Friday, August 25, 2006

Washington Township Hit By Tax Revaluation

From the Record:

Smaller homes hit harder by revaluation

It seems like reverse logic.

On busy Pascack Road, the owner of a modest home assessed at $192,100 and situated on 0.43 acre received a 52 percent tax increase this year.

A few blocks away on the more scenic Gorga Place, the homeowner of a new-construction home assessed at $417,500 and situated on 1.35 acres is enjoying a 12 percent tax break.

Based on the township's new tax assessments, it pays to own a pricey home.

Some residents faced sticker shock, and others breathed a sigh of relief last month when the township mailed out its tax bills.
...
"Once the tax bills were sent out, people started complaining that they didn't expect them to go up so high," said Mayor Rudy Wenzel, whose own taxes rose roughly $700. "If you have a small house on a good piece of property, you could get hit harder because, technically, you could build a larger home on that lot."

Wenzel said the recent tax revaluation makes him pessimistic about the future. "I see big increases coming up because of education and the high cost of municipal employees. I don't see growing ratables to help us cover it in the next few years. The high cost of living here is sending people to other states."
...
He said there are several reasons someone's home value could increase while someone else's decreases. "Some homes might have been assessed too low last time. One house could have had an addition, which requires higher taxes. Different neighborhoods increase in value at different rates. Someone with a bigger piece of property will have a larger increase than a nicer house on a smaller piece of land."

Politi advised homeowners that "if their property would sell for the amount the house was valued at," then it is correct.

"People have been underpaying in taxes for years. Now the system finally caught up to them. Nobody wants to hear that," he said.

6 Comments:

Blogger Metroplexual said...

And if some were underpaying that means some were overpaying. To those taxpayers where it is going up, all I have to say is they had a discoount for years. Reassessments are supposed to be done on a regular basis to prevent this kind of thing and make taxes equitable.

8/25/2006 07:28:00 AM  
Blogger RichInNorthNJ said...

"People have been underpaying in taxes for years. Now the system finally caught up to them. Nobody wants to hear that," he said.

I know he means those that made additions to their home.
But the taxes paid are at a rate for the "income" needed to supoprt the schools and town budget.
Cut these and EVERYONE will be paying lower taxes due to lower rates.

It has NOTHING to do with the increase of house values. If homes never went up, the tax rate would still continue to climb in oder to pay for the town services and the school system.

8/25/2006 07:40:00 AM  
Anonymous UnRealtor said...

"On busy Pascack Road, the owner of a modest home assessed at $192,100 and situated on 0.43 acre received a 52 percent tax increase this year.

A few blocks away on the more scenic Gorga Place, the homeowner of a new-construction home assessed at $417,500 and situated on 1.35 acres is enjoying a 12 percent tax break.

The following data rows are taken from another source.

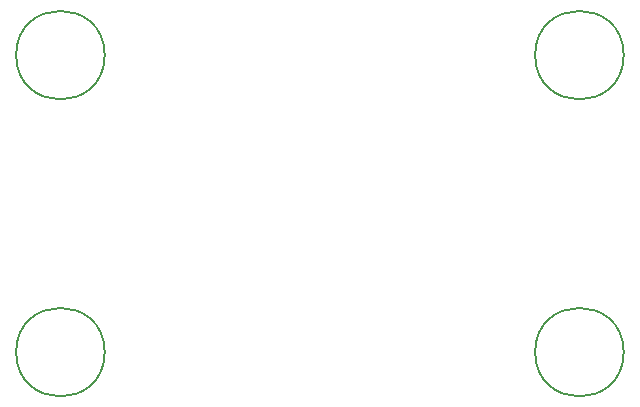
<source format=gbr>
%TF.GenerationSoftware,KiCad,Pcbnew,8.0.4*%
%TF.CreationDate,2024-11-29T22:22:18-05:00*%
%TF.ProjectId,SRSFC,53525346-432e-46b6-9963-61645f706362,V1.0*%
%TF.SameCoordinates,Original*%
%TF.FileFunction,Other,Comment*%
%FSLAX46Y46*%
G04 Gerber Fmt 4.6, Leading zero omitted, Abs format (unit mm)*
G04 Created by KiCad (PCBNEW 8.0.4) date 2024-11-29 22:22:18*
%MOMM*%
%LPD*%
G01*
G04 APERTURE LIST*
%ADD10C,0.150000*%
G04 APERTURE END LIST*
D10*
%TO.C,H4*%
X170628000Y-110998000D02*
G75*
G02*
X163128000Y-110998000I-3750000J0D01*
G01*
X163128000Y-110998000D02*
G75*
G02*
X170628000Y-110998000I3750000J0D01*
G01*
%TO.C,H3*%
X126686000Y-110998000D02*
G75*
G02*
X119186000Y-110998000I-3750000J0D01*
G01*
X119186000Y-110998000D02*
G75*
G02*
X126686000Y-110998000I3750000J0D01*
G01*
%TO.C,H2*%
X170628000Y-85852000D02*
G75*
G02*
X163128000Y-85852000I-3750000J0D01*
G01*
X163128000Y-85852000D02*
G75*
G02*
X170628000Y-85852000I3750000J0D01*
G01*
%TO.C,H1*%
X126686000Y-85852000D02*
G75*
G02*
X119186000Y-85852000I-3750000J0D01*
G01*
X119186000Y-85852000D02*
G75*
G02*
X126686000Y-85852000I3750000J0D01*
G01*
%TD*%
M02*

</source>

Based on the township's new tax assessments, it pays to own a pricey home."



Useless information followed by a faulty conclusion. What percentage of the newly-assessed value is the current tax for both houses? What if they'e both paying, say, 5%? That would be fair to both, no?

8/25/2006 09:05:00 AM  
Anonymous Anonymous said...

the homeowner, taxpayer
screwed again.

this state is just
pathetic.

NJ , the Welfare State.

Screw the taxpayer anyway
you can.

8/25/2006 12:56:00 PM  
Anonymous Anonymous said...

the homeowner, taxpayer
screwed again.

this state is just
pathetic.

NJ , the Welfare State.

Screw the taxpayer anyway
you can.

8/25/2006 12:56:00 PM  
Anonymous Pragmatist said...

I live in the town profiled, and this was an eye-opener for me. The article in the print version of the Record had a map where you could see everyone's tax increase or decrease.

My street makes no sense whatsoever. Every lot is 75 x 100. The house two doors down from me -- a cape with front and back dormers -- had a tax DECREASE. The house next to me, a bi-level with an above-ground pool, saw a 5-10% increase. I (dormered cape) and the next two houses down (tiny ranch, somewhat larger ranch) saw a 10-15% increase. The house next to them (2-story colonial) saw a tax decrease.

A new McMansion on the other side of the street saw a tax decrease.

I have read this article three times and it still makes no sense to me. The argument that "you could theoretically build a larger house on the land so if your lot is desirable you got a bigger increase is horse manure, especially given the example of the house on Pascack Road -- a less desirable location due to its being on a busy street.

This town hasn't been reassessed since before I moved here in the summer of 1996. If it were simply a question of people who added on underpaying for years, that would be one thing. But frankly, based on my block, the percentage increase seems pretty arbitrary.

I hope someone here can do a better job of explaining the article than the article itself did.

And by the way, until this, I felt fortunate. I know people in Westwood and in Park Ridge who saw their taxes go up $1500-$1800/year due to reassessment. And here I thought I was lucky because mine are only going up $700.